## [Problem details]
Report each line of the entries below that includes "PERSONALISIERTE".

## [Material provided]
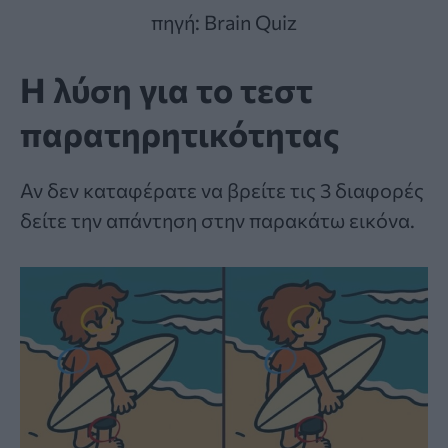
πηγή: Brain Quiz
Η λύση για το τεστ
παρατηρητικότητας
Αν δεν καταφέρατε να βρείτε τις 3 διαφορές
δείτε την απάντηση στην παρακάτω εικόνα.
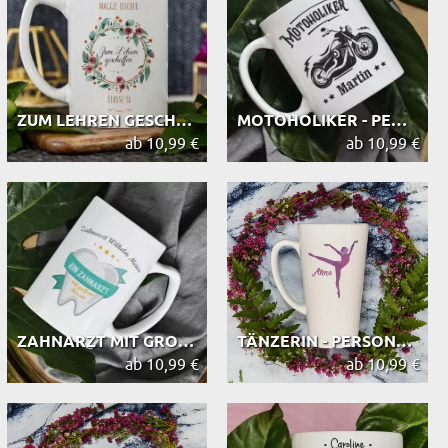
ZUM LEHREN GESCHAFFEN - PERSONALISI...
MOTOHOLIKER - PERSONALISIERTE TASSE
ab 10,99 €
ab 10,99 €
ZAHNARZT MIT GROSSEM HERZEN - PERSON...
TÄNZERIN - PERSONALISIERTE TASSE
ab 10,99 €
ab 10,99 €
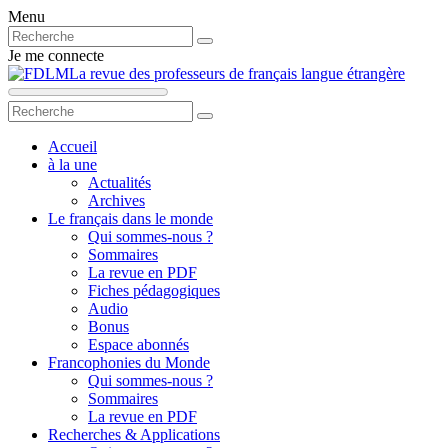
Menu
Je me connecte
La revue des professeurs de français langue étrangère
Accueil
à la une
Actualités
Archives
Le français dans le monde
Qui sommes-nous ?
Sommaires
La revue en PDF
Fiches pédagogiques
Audio
Bonus
Espace abonnés
Francophonies du Monde
Qui sommes-nous ?
Sommaires
La revue en PDF
Recherches & Applications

## [Your solution]
MOTOHOLIKER - PERSONALISIERTE TASSE
TÄNZERIN - PERSONALISIERTE TASSE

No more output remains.